» **Material supplied**

★ ★ ★ ★ ★ ★ ★

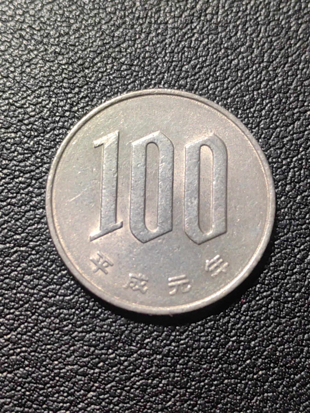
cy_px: 206
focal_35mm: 62
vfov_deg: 31.2
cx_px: 155
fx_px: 740
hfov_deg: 23.7
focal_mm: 5.75
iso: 125
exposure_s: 1/100
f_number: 2
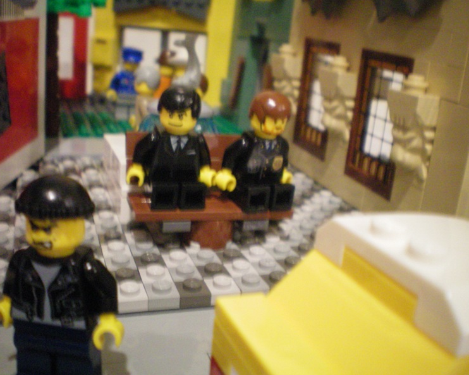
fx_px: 555
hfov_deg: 45.8
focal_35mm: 40
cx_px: 233
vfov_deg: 37.3
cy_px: 186
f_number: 3.1
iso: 400
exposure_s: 1/8
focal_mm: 6.3
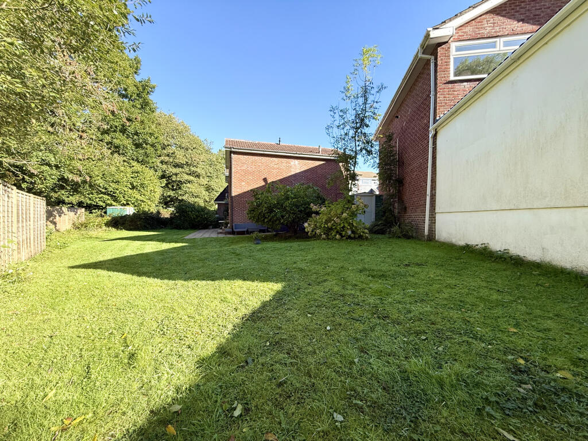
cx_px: 294
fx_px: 238
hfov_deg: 102.1
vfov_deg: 85.7
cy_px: 220
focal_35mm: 14
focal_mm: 2.22
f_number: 2.2
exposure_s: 1/376
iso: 64
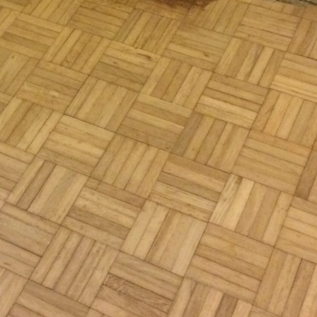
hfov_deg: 21.8
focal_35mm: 78
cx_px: 49
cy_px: 21
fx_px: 808
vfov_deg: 21.6
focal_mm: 4.15
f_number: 2.2
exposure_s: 1/25
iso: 320
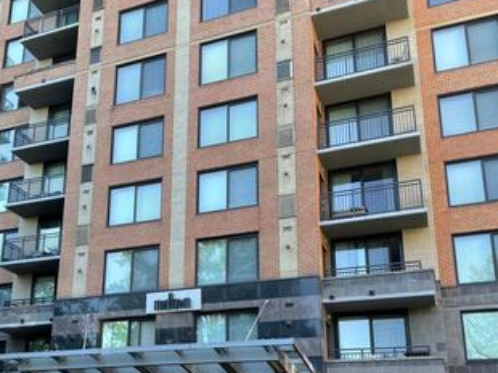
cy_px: 282
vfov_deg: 33.6
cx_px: 175
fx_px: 604
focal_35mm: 42
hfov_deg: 44.3
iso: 32
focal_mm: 4.2
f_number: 1.6
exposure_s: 1/272
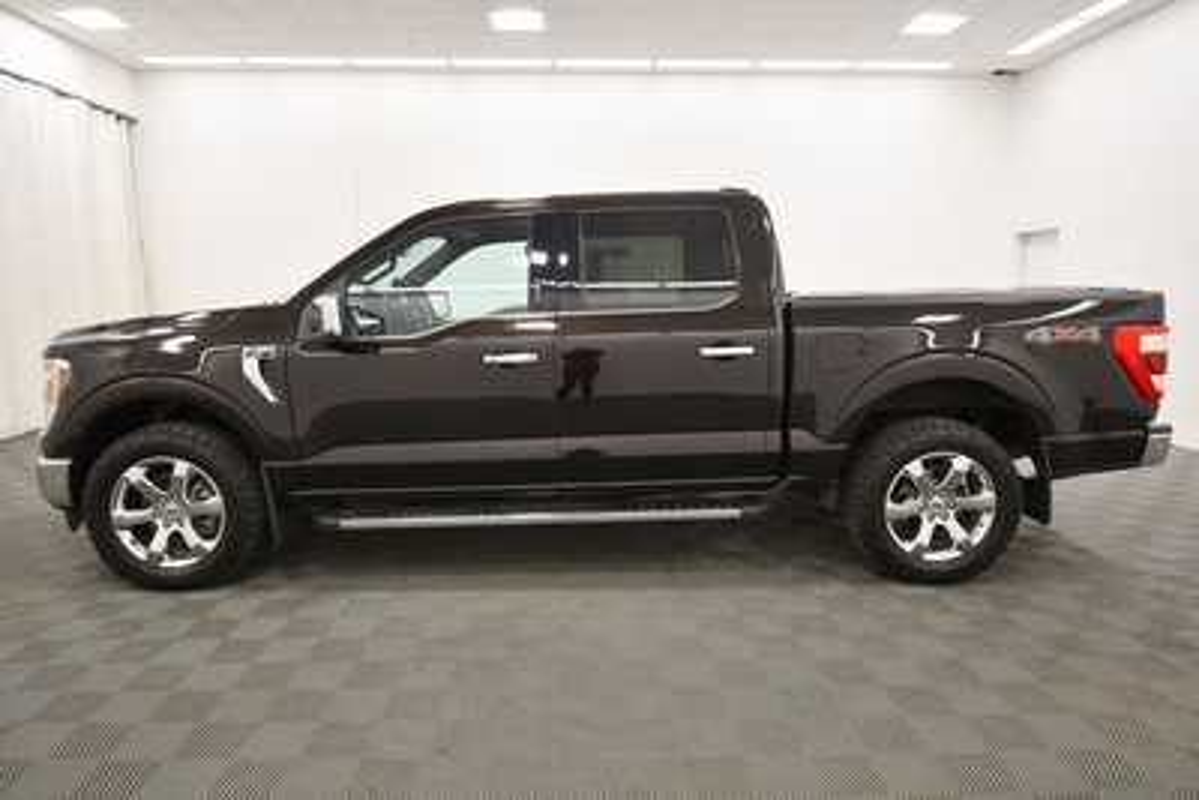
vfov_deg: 59.5
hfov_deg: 81.2
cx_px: 600
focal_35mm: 21
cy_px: 400
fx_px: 700
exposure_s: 1/125
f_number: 5
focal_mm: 14
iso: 900
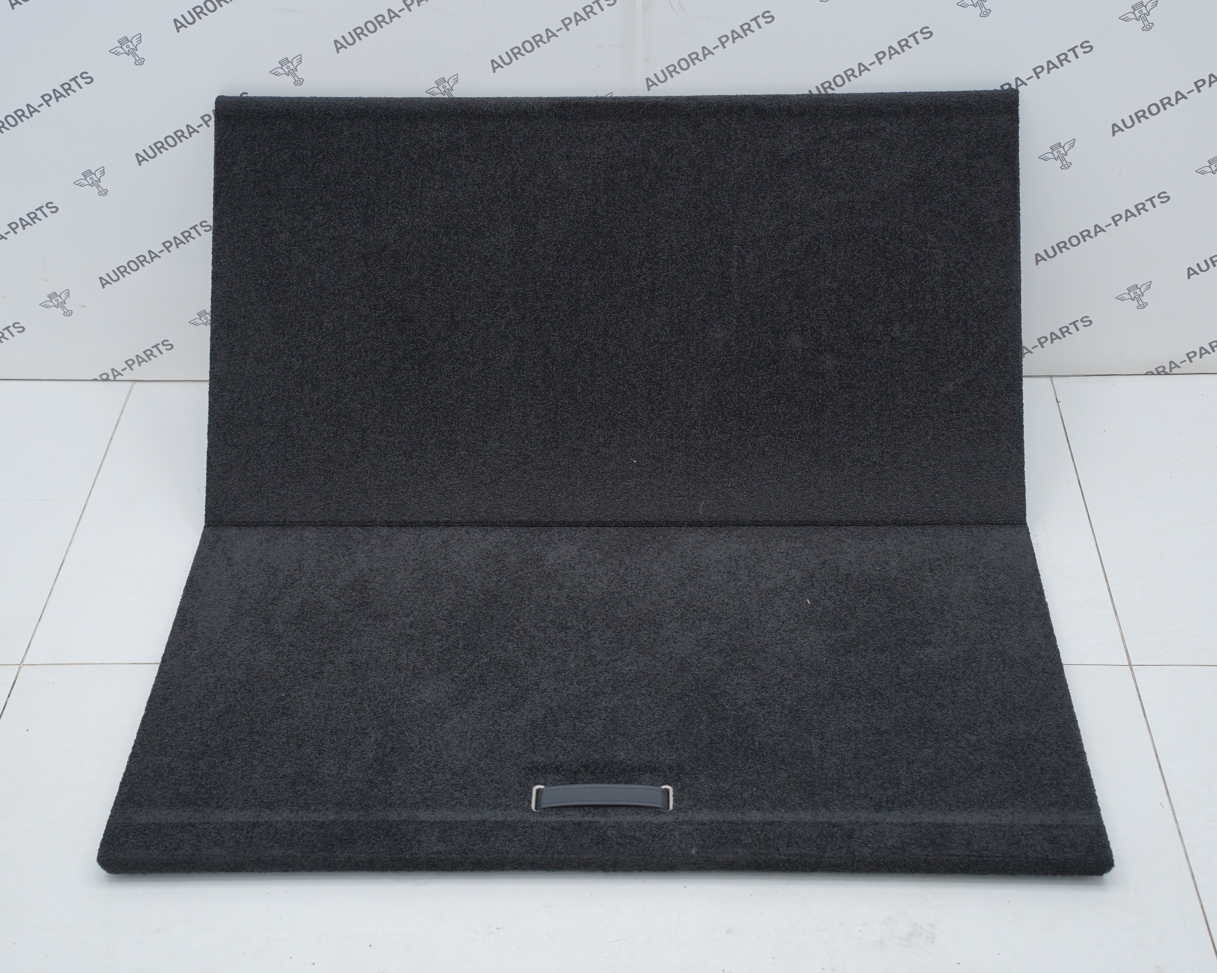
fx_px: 2233
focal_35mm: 62
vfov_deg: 24.6
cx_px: 607
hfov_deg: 30.5
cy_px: 486
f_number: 6.3
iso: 640
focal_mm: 55
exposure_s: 1/125
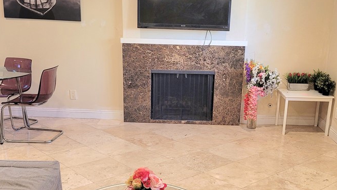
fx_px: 393
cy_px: 133
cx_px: 177
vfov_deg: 26.9
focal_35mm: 44
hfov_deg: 46.4
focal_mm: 5.4
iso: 200
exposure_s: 1/120
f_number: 1.8
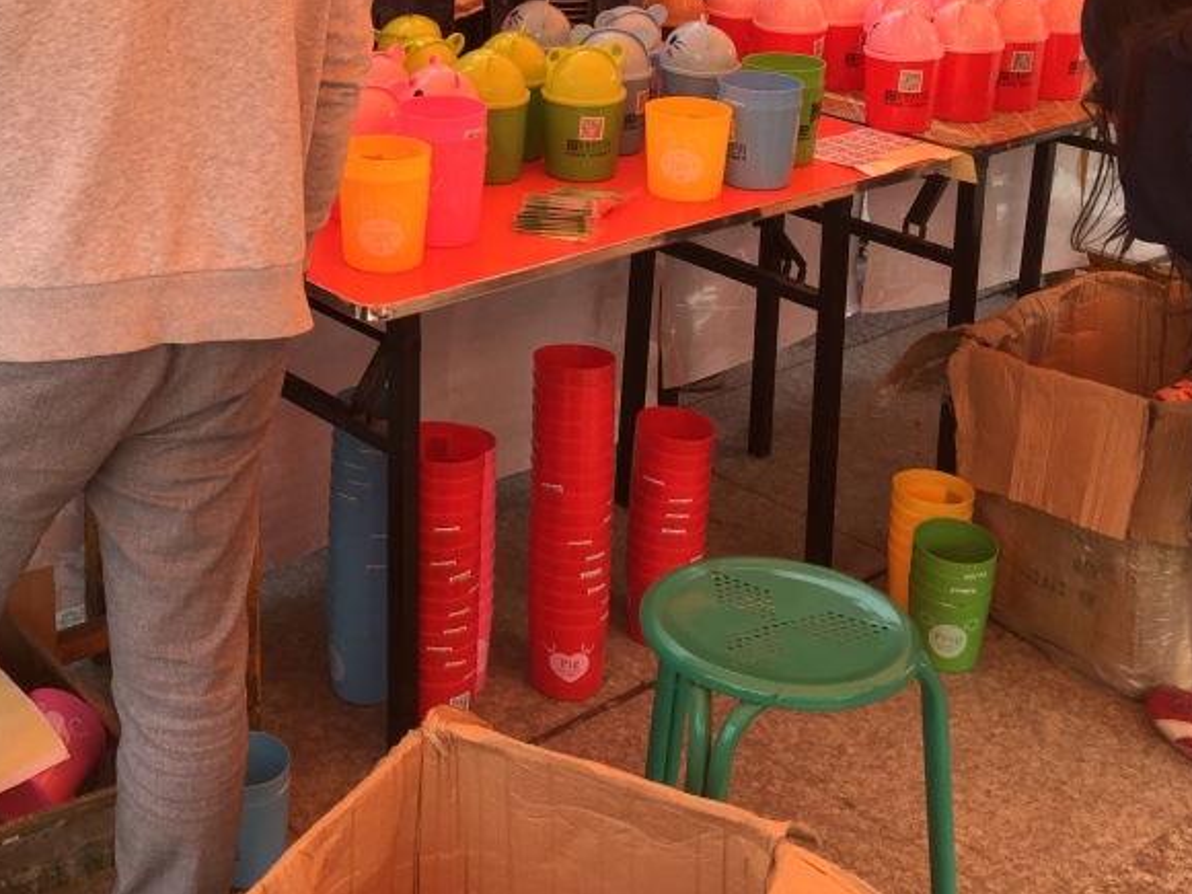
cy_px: 66
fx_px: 1859
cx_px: 273
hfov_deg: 34.7
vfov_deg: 26.0
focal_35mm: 54
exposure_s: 1/321
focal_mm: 4.15
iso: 32
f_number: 2.2
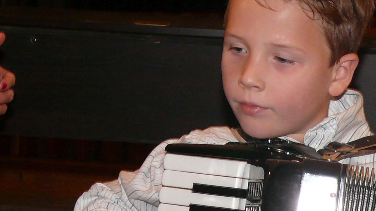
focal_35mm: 256
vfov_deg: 4.7
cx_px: 306
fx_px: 2552
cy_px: 130
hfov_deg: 8.4
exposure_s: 1/30
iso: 200
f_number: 3.2
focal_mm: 17.1
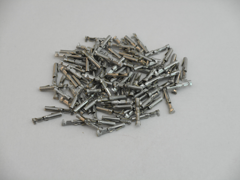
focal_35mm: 102
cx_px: 120
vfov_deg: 14.5
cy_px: 90
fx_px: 707
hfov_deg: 19.3
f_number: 5.8
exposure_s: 1/60
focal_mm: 18.2
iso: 220
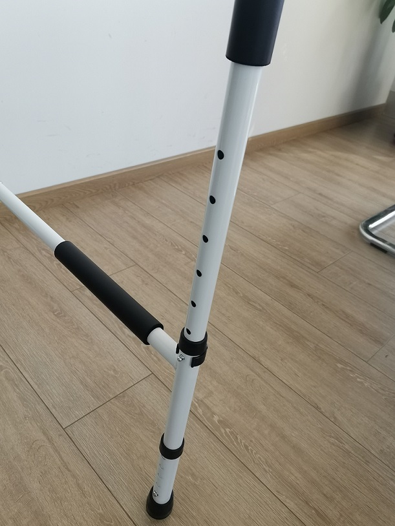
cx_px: 198
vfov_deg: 65.3
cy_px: 263
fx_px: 411
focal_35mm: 27
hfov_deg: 51.4
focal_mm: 4.75
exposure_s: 1/120
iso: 125
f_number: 1.8
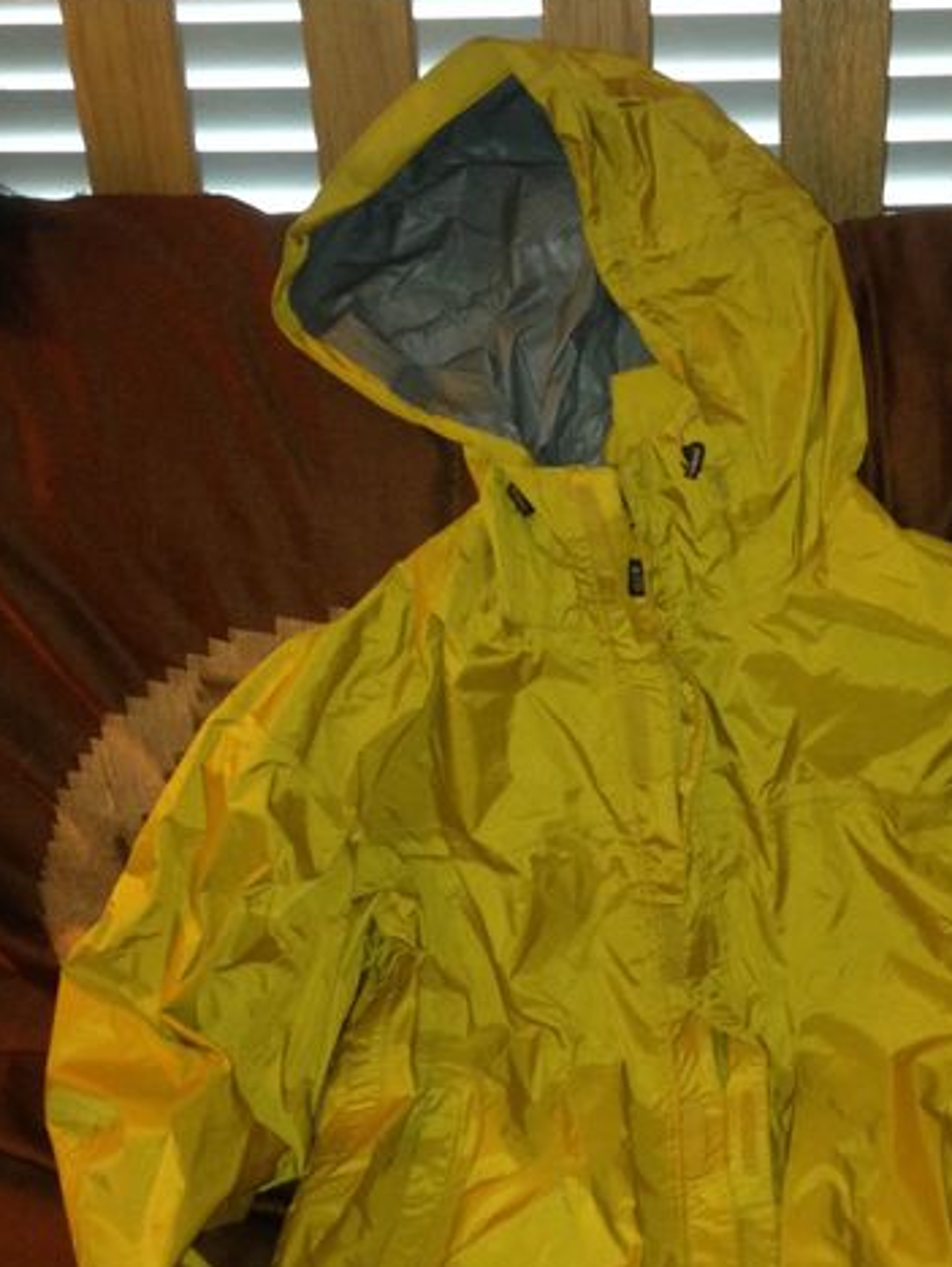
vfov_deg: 35.5
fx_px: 1941
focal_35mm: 53
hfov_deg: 27.2
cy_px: 912
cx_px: 709
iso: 125
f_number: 2.4
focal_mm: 4.12
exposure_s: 1/16
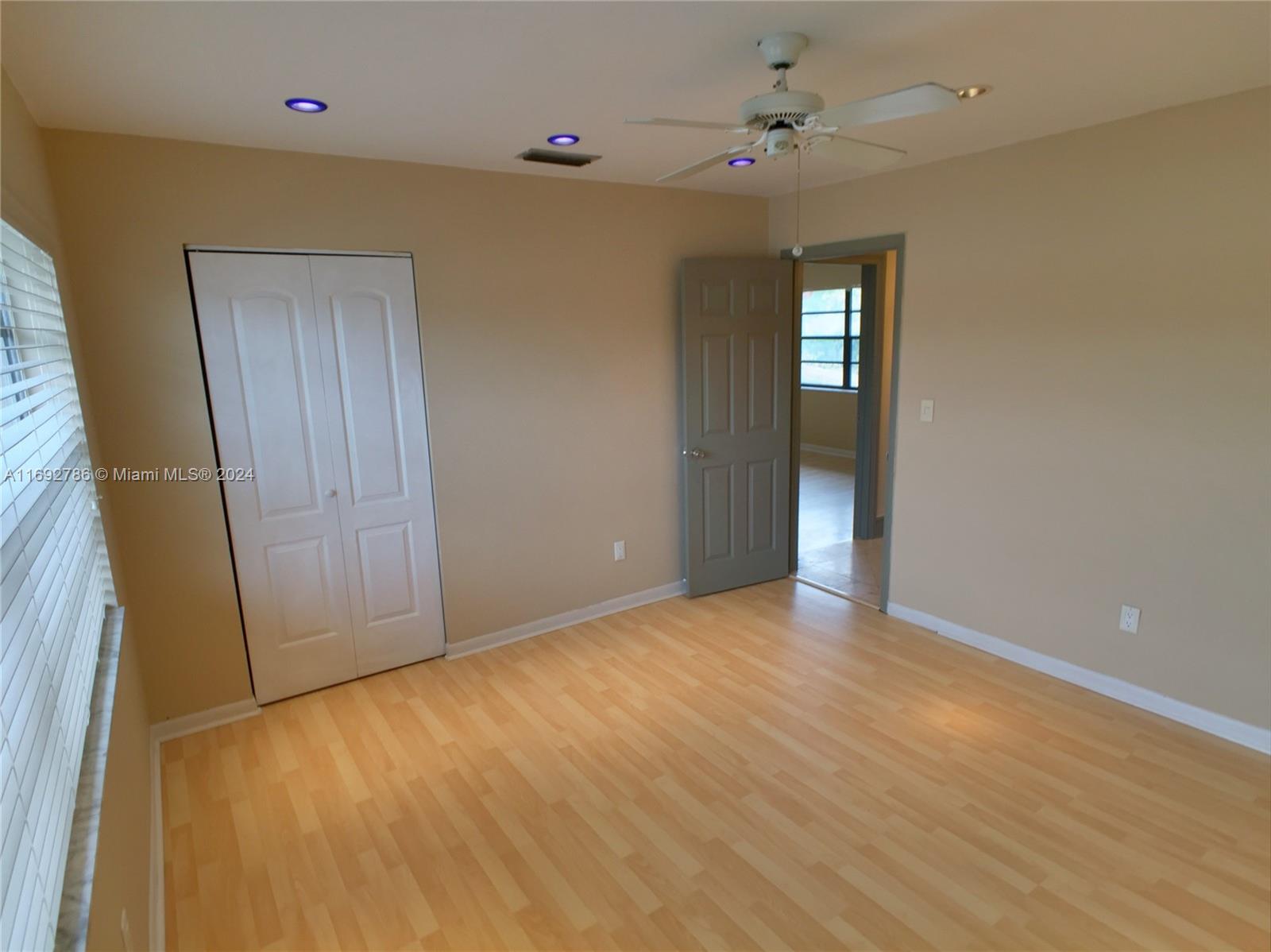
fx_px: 1064
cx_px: 636
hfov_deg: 61.7
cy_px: 476
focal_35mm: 29
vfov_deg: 48.2
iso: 50
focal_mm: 4.15
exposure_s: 1/120
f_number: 2.2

★ ★ ★ ★ ★ ★ ★

» **Instructions for the task**
Would you retype the listing above exactly, omitting its pictures?

» **Result below**
cy_px: 206
focal_35mm: 62
vfov_deg: 31.2
cx_px: 155
fx_px: 740
hfov_deg: 23.7
focal_mm: 5.75
iso: 125
exposure_s: 1/100
f_number: 2
fx_px: 555
hfov_deg: 45.8
focal_35mm: 40
cx_px: 233
vfov_deg: 37.3
cy_px: 186
f_number: 3.1
iso: 400
exposure_s: 1/8
focal_mm: 6.3
cx_px: 294
fx_px: 238
hfov_deg: 102.1
vfov_deg: 85.7
cy_px: 220
focal_35mm: 14
focal_mm: 2.22
f_number: 2.2
exposure_s: 1/376
iso: 64
hfov_deg: 21.8
focal_35mm: 78
cx_px: 49
cy_px: 21
fx_px: 808
vfov_deg: 21.6
focal_mm: 4.15
f_number: 2.2
exposure_s: 1/25
iso: 320
cy_px: 282
vfov_deg: 33.6
cx_px: 175
fx_px: 604
focal_35mm: 42
hfov_deg: 44.3
iso: 32
focal_mm: 4.2
f_number: 1.6
exposure_s: 1/272
vfov_deg: 59.5
hfov_deg: 81.2
cx_px: 600
focal_35mm: 21
cy_px: 400
fx_px: 700
exposure_s: 1/125
f_number: 5
focal_mm: 14
iso: 900
fx_px: 2233
focal_35mm: 62
vfov_deg: 24.6
cx_px: 607
hfov_deg: 30.5
cy_px: 486
f_number: 6.3
iso: 640
focal_mm: 55
exposure_s: 1/125
fx_px: 393
cy_px: 133
cx_px: 177
vfov_deg: 26.9
focal_35mm: 44
hfov_deg: 46.4
focal_mm: 5.4
iso: 200
exposure_s: 1/120
f_number: 1.8
cy_px: 66
fx_px: 1859
cx_px: 273
hfov_deg: 34.7
vfov_deg: 26.0
focal_35mm: 54
exposure_s: 1/321
focal_mm: 4.15
iso: 32
f_number: 2.2
focal_35mm: 256
vfov_deg: 4.7
cx_px: 306
fx_px: 2552
cy_px: 130
hfov_deg: 8.4
exposure_s: 1/30
iso: 200
f_number: 3.2
focal_mm: 17.1
focal_35mm: 102
cx_px: 120
vfov_deg: 14.5
cy_px: 90
fx_px: 707
hfov_deg: 19.3
f_number: 5.8
exposure_s: 1/60
focal_mm: 18.2
iso: 220
cx_px: 198
vfov_deg: 65.3
cy_px: 263
fx_px: 411
focal_35mm: 27
hfov_deg: 51.4
focal_mm: 4.75
exposure_s: 1/120
iso: 125
f_number: 1.8
vfov_deg: 35.5
fx_px: 1941
focal_35mm: 53
hfov_deg: 27.2
cy_px: 912
cx_px: 709
iso: 125
f_number: 2.4
focal_mm: 4.12
exposure_s: 1/16
fx_px: 1064
cx_px: 636
hfov_deg: 61.7
cy_px: 476
focal_35mm: 29
vfov_deg: 48.2
iso: 50
focal_mm: 4.15
exposure_s: 1/120
f_number: 2.2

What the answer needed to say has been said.